▶ **PAGE EXCERPT**:

How to multiply, divide, subtract and add

Think of these basic operations like tools in your math toolbox. Each one has its own job, and with a little practice, you can use them like a pro. So, let’s dive in and get comfortable with adding, subtracting, multiplying, and dividing—even when they look a bit bigger and scarier!

Adding and Subtracting: The Basics

Adding and subtracting numbers is like putting pieces together or taking them apart. When the numbers get bigger, we just have to be careful about lining them up—no magic tricks, just careful steps.

Addition – Bringing Numbers Together

When we add, we’re combining numbers to find a total. It’s like stacking blocks to see how tall a tower you can make!

1. Line up the digits by place value (units under units, tens under tens).
2. Start from the right and add each column.
3. If you end up with more than 9 in a column, carry over the extra to the next column.

Example: Add $456 + 378$ 

$$\begin{array}{r} 456 \\ + 378 \\ \hline 834 \\ \end{array}$$

• First, add the units:  $6 + 8 = 14$   $\rightarrow$  Write down 4 and carry over  1.
• Next, add the tens: $5 + 7 = 12$ , and add that carry-over 1 to make 13 $\rightarrow$ Write down 3 and carry over 1.
• Finally, add the hundreds:  $4 + 3 = 7$  , and add that carry-over 1  to get  8 .

The answer is:

$$834$$

Subtraction – Taking Numbers Apart

Subtracting is all about taking away. Imagine you have a pile of sweets, and you’re sharing some with a friend—subtraction helps you figure out what’s left!

1. Line up the digits by place value.
2. Start from the right and subtract each column. If you can’t, then it’s time to borrow from the next column.

Example: Subtract $532 - 175$

$$\begin{array}{r} 532 \\ - 175 \\ \hline 357 \\ \end{array}$$

• In the units column, $2 − 5$ can’t be done, so borrow from the tens. Now it’s $12 − 5 = 7$.
• In the tens, we’ve borrowed, so it’s now  $2−7$ (again can’t do it). Borrow from the hundreds, making it $12 − 7 = 5$.
• Finally, in the hundreds, $4 − 1 = 3$.

So, the answer is:

$$357$$

Multiplication: Building Bigger Numbers

Multiplying numbers is like making copies. If you have $3 \times 4$, you’re finding out what 4 groups of 3 look like all together. Here’s how it works when the numbers are bigger.

▶ **TASK DETAILS**: Copy the stretch of the arithmetic lesson from "Example: Add $456" through "carry over 1.". Rely only on the arithmetic lesson for this work.

▶ **DATA EXCERPTS**:
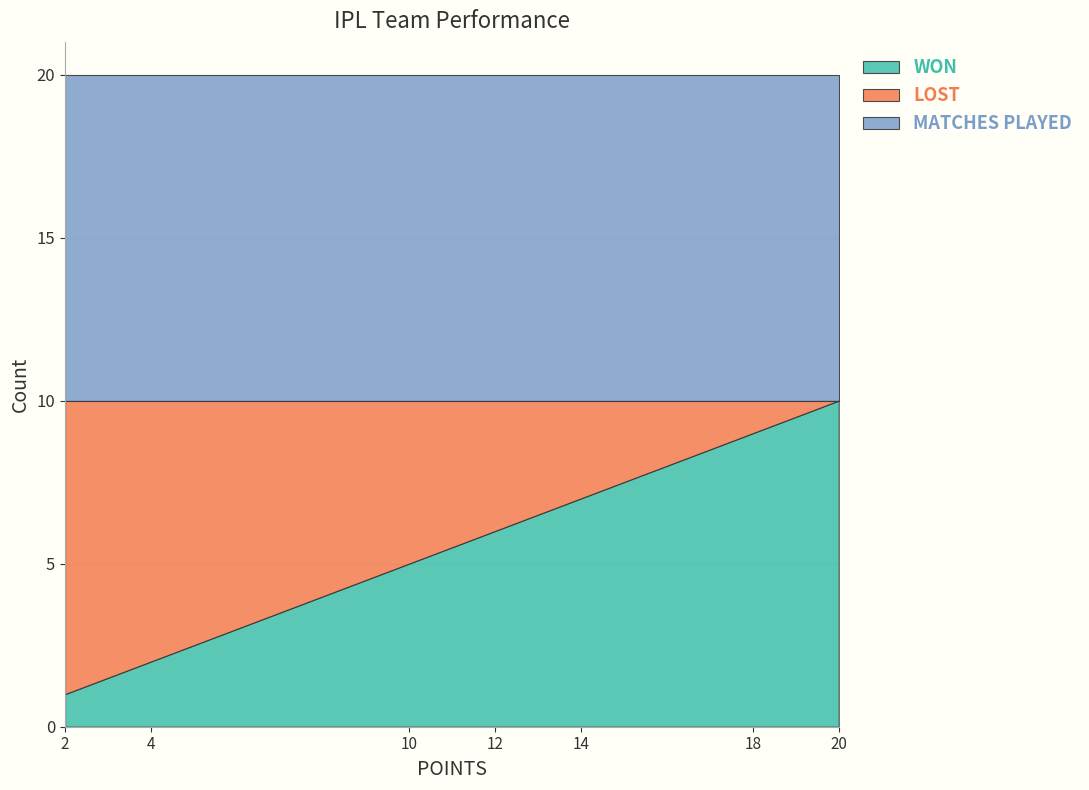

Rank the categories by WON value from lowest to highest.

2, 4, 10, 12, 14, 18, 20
...
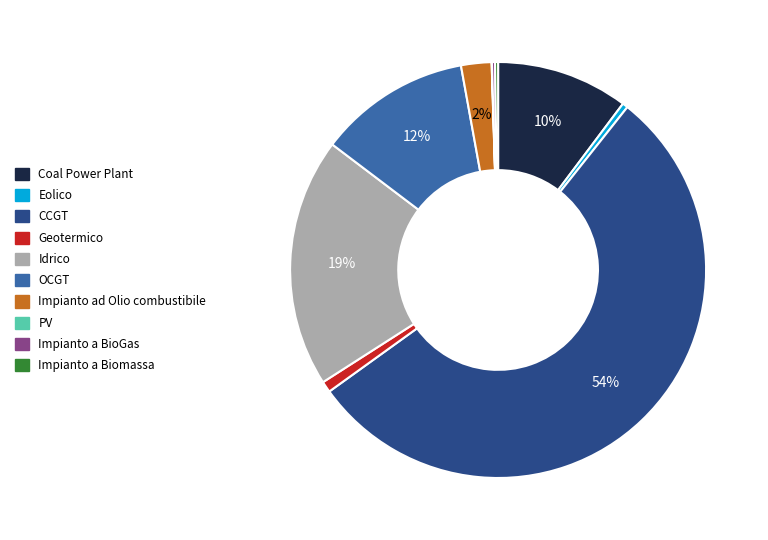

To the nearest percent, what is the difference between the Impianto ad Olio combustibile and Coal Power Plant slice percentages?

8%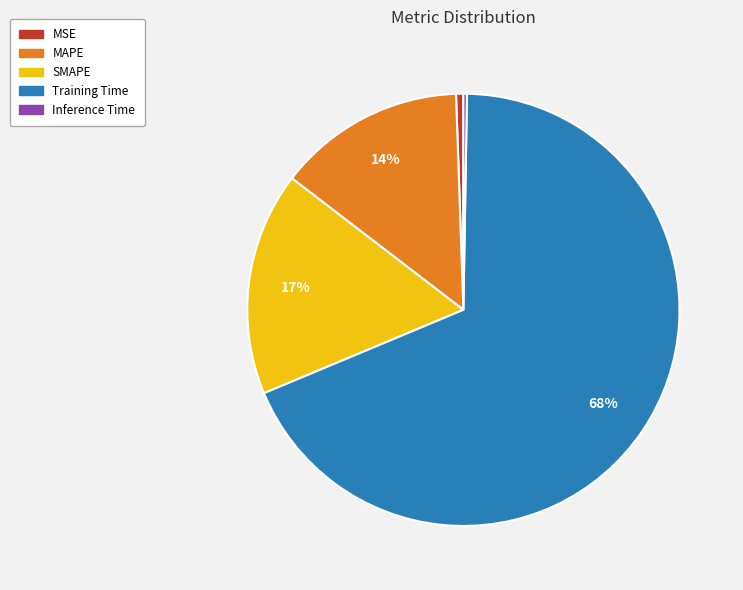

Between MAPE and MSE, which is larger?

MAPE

▶ **RESULT FOR THIS TASK**:
Example: Add $456 + 378$ 

$$\begin{array}{r} 456 \\ + 378 \\ \hline 834 \\ \end{array}$$

• First, add the units:  $6 + 8 = 14$   $\rightarrow$  Write down 4 and carry over  1.
• Next, add the tens: $5 + 7 = 12$ , and add that carry-over 1 to make 13 $\rightarrow$ Write down 3 and carry over 1.